**Job A:** Using the results section below, decide whether each statement agrees with it: (i) the classifier using Word2vec representations and Random Forest reached an accuracy of 70.2%; (ii) the N-gram model was chosen to classify the nonhuman annotated tweets; (iii) all calculations were carried out in the Weka tool. Answer yes or no for each, quoting the deciding words.

**Document section:**
** Start **
VI. RESULTS AND DISCUSSION

This section gives an overview of accuracy rates of the trained classifiers. All the calculations are done in Weka tool which runs on java virtual machine [20]

A. Sentiment Analyzer Results

The above sections discussed the method followed to train the classifier used for sentiment analysis of tweets. The classifier with features as Word2vec representations of human annotated tweets trained on Random Forest algorithm with a split percentage of 90 for training the model and remaining for testing the model showed an accuracy of 70.2%. With N-gram representations, the classifier model with same algorithm and with same dataset showed an accuracy of 70.5%. Though the results are very close, model trained with word2vec representations is picked to classify the nonhuman annotated tweets because of its promising accuracy for large datasets and the sustainability in word meaning. Numerous studies have been conducted on people and they concluded that the rate of human concordance, that is the degree of agreement among humans on the sentiment of a text, is between 70% and 79% [21]. They have also synthesized that sentiment analyzers above 70% are very accurate in most of the cases. Provided this information, the results we obtained from the sentiment classification can be observed as very good figures while predicting the sentiments in short texts, tweets, less than 140 characters in length. Table-2 depicts the results of sentiment classification including accuracy, precision, F-measure and recall when trained with different machine learning algorithms. ROC curves are plotted for detailed analysis.
** End **
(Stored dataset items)
** Start **
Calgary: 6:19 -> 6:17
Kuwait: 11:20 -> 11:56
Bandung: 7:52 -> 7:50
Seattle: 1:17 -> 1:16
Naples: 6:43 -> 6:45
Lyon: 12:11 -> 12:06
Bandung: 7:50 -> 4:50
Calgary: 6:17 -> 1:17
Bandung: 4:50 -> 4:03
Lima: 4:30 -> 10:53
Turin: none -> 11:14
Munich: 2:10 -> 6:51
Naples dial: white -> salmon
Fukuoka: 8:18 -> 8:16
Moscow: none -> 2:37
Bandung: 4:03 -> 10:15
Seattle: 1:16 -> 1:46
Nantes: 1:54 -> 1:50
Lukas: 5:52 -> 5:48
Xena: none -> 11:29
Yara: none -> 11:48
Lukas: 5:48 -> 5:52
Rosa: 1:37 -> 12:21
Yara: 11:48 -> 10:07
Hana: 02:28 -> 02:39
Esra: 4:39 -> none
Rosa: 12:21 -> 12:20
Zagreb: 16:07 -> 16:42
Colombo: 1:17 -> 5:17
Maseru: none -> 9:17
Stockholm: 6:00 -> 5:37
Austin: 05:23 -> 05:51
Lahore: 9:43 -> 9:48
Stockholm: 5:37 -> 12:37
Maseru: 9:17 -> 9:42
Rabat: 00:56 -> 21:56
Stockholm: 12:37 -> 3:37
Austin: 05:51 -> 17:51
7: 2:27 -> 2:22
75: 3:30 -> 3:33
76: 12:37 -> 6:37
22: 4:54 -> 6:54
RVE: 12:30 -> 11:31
** End **
**Job B:** Print the stored dataset items from the first line through the line containing "Hana: 02:28 -> 02:39", including both ends.

**Solution A:**
(i) Yes: "trained on Random Forest algorithm with a split percentage of 90 for training the model and remaining for testing the model showed an accuracy of 70.2%"
(ii) No: "model trained with word2vec representations is picked to classify the nonhuman annotated tweets"
(iii) Yes: "All the calculations are done in Weka tool"

**Solution B:**
Calgary: 6:19 -> 6:17
Kuwait: 11:20 -> 11:56
Bandung: 7:52 -> 7:50
Seattle: 1:17 -> 1:16
Naples: 6:43 -> 6:45
Lyon: 12:11 -> 12:06
Bandung: 7:50 -> 4:50
Calgary: 6:17 -> 1:17
Bandung: 4:50 -> 4:03
Lima: 4:30 -> 10:53
Turin: none -> 11:14
Munich: 2:10 -> 6:51
Naples dial: white -> salmon
Fukuoka: 8:18 -> 8:16
Moscow: none -> 2:37
Bandung: 4:03 -> 10:15
Seattle: 1:16 -> 1:46
Nantes: 1:54 -> 1:50
Lukas: 5:52 -> 5:48
Xena: none -> 11:29
Yara: none -> 11:48
Lukas: 5:48 -> 5:52
Rosa: 1:37 -> 12:21
Yara: 11:48 -> 10:07
Hana: 02:28 -> 02:39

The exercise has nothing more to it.